Il successo di Yisrael Beiteinu in teoria potrebbe rafforzare la formazione di un governo di destra guidato dal Likud. Tuttavia il pericolo che Netanyahu e i suoi intravedono è che tale partito possa condizionare eccessivamente le scelte del governo in caso di effettiva conquista di numerosi seggi alla Knesset. L’estremismo spesso arabofobo di Lieberman viene infatti visto come un ostacolo al possibile dialogo non solo con i paesi arabi, ma anche con gli alleati tradizionali quali gli USA. Il risultato è dunque la campagna denigratoria nei confronti del leader di Beiteinu, accusato anche di aver fatto parte del movimento illegale Kach. Negli ultimi giorni anche i leader spirituali dello Shas e dei partiti Ashkenaziti hanno predicato sermoni contro Lieberman definendolo “il diavolo”. Nel loro caso il timore è che il nuovo partito possa attirare i voti anche di una parte del sionismo religioso, di cui i partiti ortodossi e ultraortodossi sono i tradizionali portavoce.
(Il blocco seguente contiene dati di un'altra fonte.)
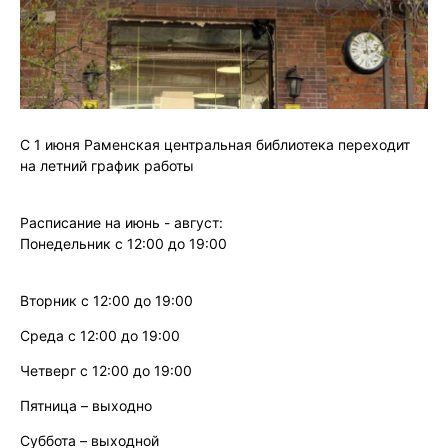
С 1 июня Раменская центральная библиотека переходит
на летний график работы
Расписание на июнь - август:
Понедельник с 12:00 до 19:00
Вторник с 12:00 до 19:00
Среда с 12:00 до 19:00
Четверг с 12:00 до 19:00
Пятница – выходно
Суббота – выходной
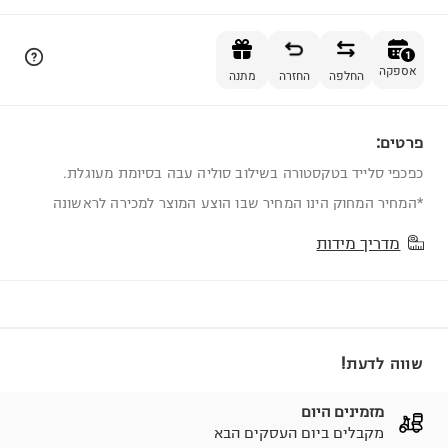
הוספה לסל
1
אספקה
החלפה
החזרה
מתנה
פרטים:
1
כפכפי סלייד בטקסטורה בשילוב סוליה עבה בסיומת מעוגלת.
*המחיר המחוק הינו המחיר שבו הוצע המוצר למכירה לראשונה
מדריך מידות
שווה לדעת!
מזמינים היום
מקבלים ביום העסקים הבא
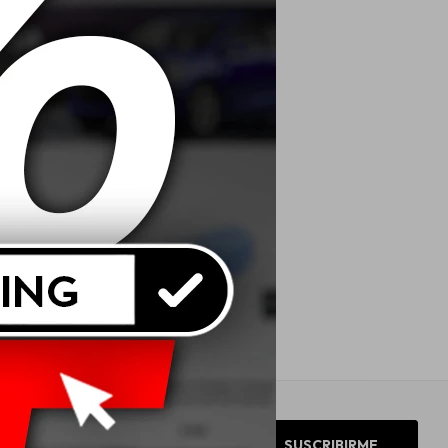
SUSCRIBIRME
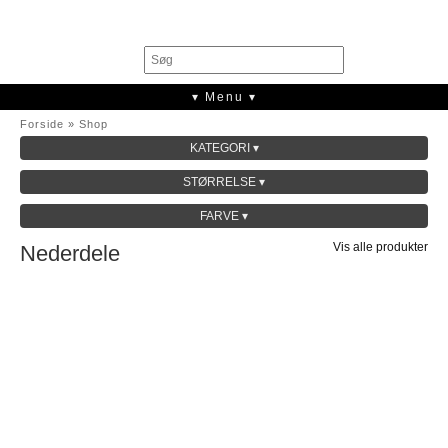
0
▾ Menu ▾
Forside
»
Shop
KATEGORI ▾
SALE
STØRRELSE ▾
KOLLEKTION
FARVE ▾
Vis alle produkter
Nederdele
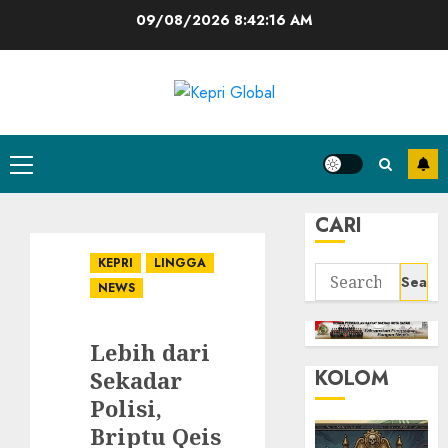
Skip
09/08/2026
8:42:16 AM
to
content
Primary
Menu
CARI
KEPRI
LINGGA
Search
NEWS
for:
Lebih dari
KOLOM
Sekadar
Polisi,
Briptu Qeis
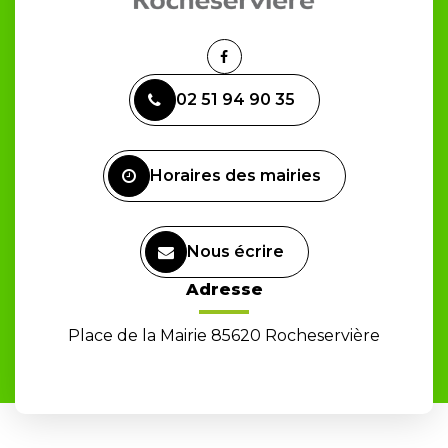
Lien
vers
02 51 94 90 35
le
compte
Facebook
Horaires des mairies
Nous écrire
Adresse
Place de la Mairie 85620 Rocheservière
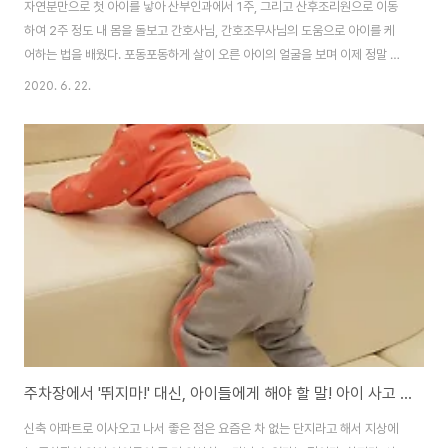
자연분만으로 첫 아이를 낳아 산부인과에서 1주, 그리고 산후조리원으로 이동
하여 2주 정도 내 몸을 돌보고 간호사님, 간호조무사님의 도움으로 아이를 케
어하는 법을 배웠다. 포동포동하게 살이 오른 아이의 얼굴을 보며 이제 정말 산
부인과에서나 산후조리원에서 도움을 주셨던 분들의 손을 떠나 이제 오롯이 나
2020. 6. 22.
만이 아이를 책임지고 키우게 되겠구나- 나도 이제 엄마다! 라는 감개무량함을
느끼며 산후조리원을 나왔던 기억이 아직 생생하다. 산후조리원을 나서며 볼
빵빵한 아기 얼굴을 보며 엄마를 닮았느니, 아빠를 닮았느니... 그리고 그 날 못
지 않게 태어난 지 2개월이 지나 축복이를 데리고 소아과에 갔다가 펑펑 울며
나왔던 그 날의 기억 또한 아직 생생하다. 내가 모자라서 그렇다는 둥, 무식하면
용감하다는 둥... 연애 ..
주차장에서 '뛰지마!' 대신, 아이들에게 해야 할 말! 아이 사고 예방 방법
신축 아파트로 이사오고 나서 좋은 점은 요즘은 차 없는 단지라고 해서 지상에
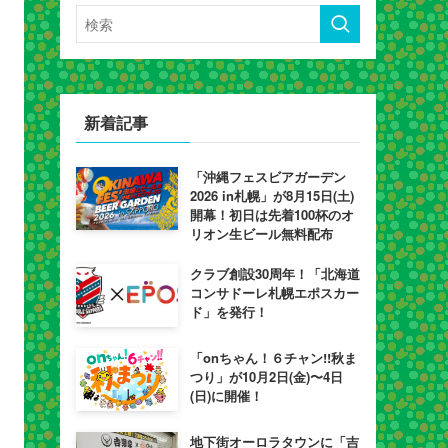
新着記事
「沖縄フェスビアガーデン
2026 in札幌」が8月15日(土)
開幕！初日は先着100杯のオ
リオン生ビール無料配布
クラブ創設30周年！「北海道
コンサドーレ札幌エポスカー
ド」を発行！
「onちゃん！６チャン!!秋ま
つり」が10月2日(金)〜4日
(日)に開催！
地下街オーロラタウンに「吉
Uno degli slogan preferiti del Likud in questi giorni per limitare l’afflusso di voti alla formazione estremista è “un voto a Lieberman è un voto alla Livni”, suggerendo agli elettori di destra il remoto rischio di un accordo di Beiteinu con Kadima. Anche se Lieberman dovesse aderire a un governo guidato da Netanyahu rimangono molte perplessità sui rapporti tra i due leaders. Il rischio è che venga formato un governo ad alta conflittualità interna e dunque scarsa operatività. Per evitarlo non è escluso che Netanyahu cerchi di formare un governo di unità nazionale con i Laburisti di Barak.